Okay, I get that a good amount of fiction is wish fulfillment, but some of the critiques I've seen of Twilight call Edward abusive because he had actual desires of his own that Bella had to accept in order to have a relationship with him. So Bella should've had everything she wanted, while Edward should've had nothing he wanted. Am I the only one who finds that creepy?

Consider the movie Mr. and Mrs. Smith. I enjoyed that movie, but it featured the over-the-top and not-that-smart guy (who kept screwing everything up), the precise and intelligent girl (who was way better than the guy at…everything). And as far as I remember, all the guys and girls were similarly delineated. All of them. Which was what bothered me. Why can't a story feature guys and girls who are equally competent, even if they go about it in different ways?

In the workforce, it's well documented that women tend to earn less for the same jobs. While some of that is likely from some men who refuse to accept women as competent—which I've seen and experienced—I suspect some of that's because we're less likely to ask for raises. Also, I've observed that we're more likely to have someone try to play our empathy, to get us to put up with things a guy would be more likely to ditch.

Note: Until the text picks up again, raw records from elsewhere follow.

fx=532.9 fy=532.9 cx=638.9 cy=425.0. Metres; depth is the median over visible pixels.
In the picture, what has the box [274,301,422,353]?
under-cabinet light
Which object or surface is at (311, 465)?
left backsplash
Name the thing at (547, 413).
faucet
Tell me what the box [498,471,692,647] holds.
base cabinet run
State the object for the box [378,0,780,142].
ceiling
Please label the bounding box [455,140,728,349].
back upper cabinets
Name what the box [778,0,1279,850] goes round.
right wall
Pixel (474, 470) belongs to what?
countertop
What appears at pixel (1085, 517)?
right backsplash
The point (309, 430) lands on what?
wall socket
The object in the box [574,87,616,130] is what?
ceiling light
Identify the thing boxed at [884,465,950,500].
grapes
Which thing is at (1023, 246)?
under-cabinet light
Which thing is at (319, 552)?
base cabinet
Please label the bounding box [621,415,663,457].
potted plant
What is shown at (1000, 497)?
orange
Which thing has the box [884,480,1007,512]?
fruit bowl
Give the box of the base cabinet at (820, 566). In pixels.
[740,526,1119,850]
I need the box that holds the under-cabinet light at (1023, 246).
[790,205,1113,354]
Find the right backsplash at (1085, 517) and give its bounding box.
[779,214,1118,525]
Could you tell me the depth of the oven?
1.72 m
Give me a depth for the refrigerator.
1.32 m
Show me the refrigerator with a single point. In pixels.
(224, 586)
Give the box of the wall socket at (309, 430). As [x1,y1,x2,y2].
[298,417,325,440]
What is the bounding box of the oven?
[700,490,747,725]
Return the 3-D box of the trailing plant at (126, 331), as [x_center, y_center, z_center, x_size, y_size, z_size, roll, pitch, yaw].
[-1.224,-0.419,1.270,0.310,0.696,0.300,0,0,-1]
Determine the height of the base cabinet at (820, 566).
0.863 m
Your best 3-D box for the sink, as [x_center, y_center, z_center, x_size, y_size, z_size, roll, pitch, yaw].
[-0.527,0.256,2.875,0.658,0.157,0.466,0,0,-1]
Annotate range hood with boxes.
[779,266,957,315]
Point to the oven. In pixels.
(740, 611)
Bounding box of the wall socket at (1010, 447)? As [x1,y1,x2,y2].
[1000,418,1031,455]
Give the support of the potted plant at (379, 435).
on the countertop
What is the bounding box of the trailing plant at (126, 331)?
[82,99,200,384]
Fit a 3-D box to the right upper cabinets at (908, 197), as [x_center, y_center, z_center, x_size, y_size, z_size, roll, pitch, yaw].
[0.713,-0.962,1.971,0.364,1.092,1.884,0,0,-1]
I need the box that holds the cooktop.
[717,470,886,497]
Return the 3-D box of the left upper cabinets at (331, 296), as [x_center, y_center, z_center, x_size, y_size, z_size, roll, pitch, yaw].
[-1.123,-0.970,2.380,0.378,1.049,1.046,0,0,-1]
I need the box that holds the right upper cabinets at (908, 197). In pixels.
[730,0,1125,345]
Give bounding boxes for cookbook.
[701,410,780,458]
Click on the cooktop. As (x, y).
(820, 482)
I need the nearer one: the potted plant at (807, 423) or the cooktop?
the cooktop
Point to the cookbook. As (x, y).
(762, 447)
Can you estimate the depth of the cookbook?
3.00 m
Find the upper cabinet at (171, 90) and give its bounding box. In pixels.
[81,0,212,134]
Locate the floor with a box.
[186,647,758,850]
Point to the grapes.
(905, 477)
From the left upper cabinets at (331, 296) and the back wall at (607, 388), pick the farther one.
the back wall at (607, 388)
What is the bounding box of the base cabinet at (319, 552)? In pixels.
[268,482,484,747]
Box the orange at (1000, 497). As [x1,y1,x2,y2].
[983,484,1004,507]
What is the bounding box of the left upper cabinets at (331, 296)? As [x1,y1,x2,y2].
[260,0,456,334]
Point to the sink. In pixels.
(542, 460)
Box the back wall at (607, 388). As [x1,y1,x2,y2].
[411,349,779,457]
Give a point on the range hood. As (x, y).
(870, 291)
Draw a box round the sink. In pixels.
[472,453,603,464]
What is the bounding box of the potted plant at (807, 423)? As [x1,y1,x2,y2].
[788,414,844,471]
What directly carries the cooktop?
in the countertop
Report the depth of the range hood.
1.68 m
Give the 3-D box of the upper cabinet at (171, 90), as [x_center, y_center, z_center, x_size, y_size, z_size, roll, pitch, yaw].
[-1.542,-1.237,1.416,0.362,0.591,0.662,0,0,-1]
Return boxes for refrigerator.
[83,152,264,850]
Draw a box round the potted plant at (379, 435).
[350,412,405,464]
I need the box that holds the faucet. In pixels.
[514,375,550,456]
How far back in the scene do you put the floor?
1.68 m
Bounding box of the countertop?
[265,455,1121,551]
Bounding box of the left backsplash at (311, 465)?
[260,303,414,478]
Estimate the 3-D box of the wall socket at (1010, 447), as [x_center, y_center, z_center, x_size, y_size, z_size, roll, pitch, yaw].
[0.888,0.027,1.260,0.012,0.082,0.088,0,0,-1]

Note that I do say "more likely". Anybody can be maniplated. But women in general are more prone to getting caught up in emotions.

Interestingly, from my experience as an editor, women in general also tend to have a different writing style than men. Women are more likely to need the editorial pen cut redundant emotions and add the completion of actions. Men are more likely to need help making sure sufficient character emotions are on the page to supplement character motivation.

Of course, there are exceptions. But the answer to a man's action-heavy or a woman's emotion-heavy narrative isn't to make them sound like the other gender or even to make them sound genderless. It's to ensure that the reader can understand what's going on and why. Beyond that, there are different levels of detail about character intention, motivation, action, and speech. Different authors and different stories will focus on different things. That's part of what gives writers their styles.

What does this have to do with sexism and stereotyping in entertainment?

Writers need to write about a variety of people, at least some of whom should differ from the author. It's far easier to write to a stereotype than to try to comprehend someone who's completely different than you. But a person's comprehension of others is limited by their own experience, practice, and interest in dowing so. When writers try to avoid stereotypes but they think the other gender might as well be aliens to them, their characters all tend to sound like…the author's own gender.

Is there something wrong with having a empathic male or action-oriented female? Not at all. The problem comes when all your characters act one way or another.

I believe my own casts tend to be heavy on the females. That's not intentional, but it's a side effect of my own gender and my narrators being female, in situations wherein they'll probably associate most with their own gender. I do my best, though, to display a spread of characters, with their own strengths and weaknesses and competence. Evonalé is not Lallie. Aidan is not Aldrik or Liathen.

I like to think I did okay with conveying realistic characters, but that's readers' call. All I can do is stop and consider my writing, every so often, to make sure that I'm not reverting to stereotypes. That's all any writer can do. We're only human.

What do you think of sexism and stereotyping in entertainment? Do you have any examples to share or discuss?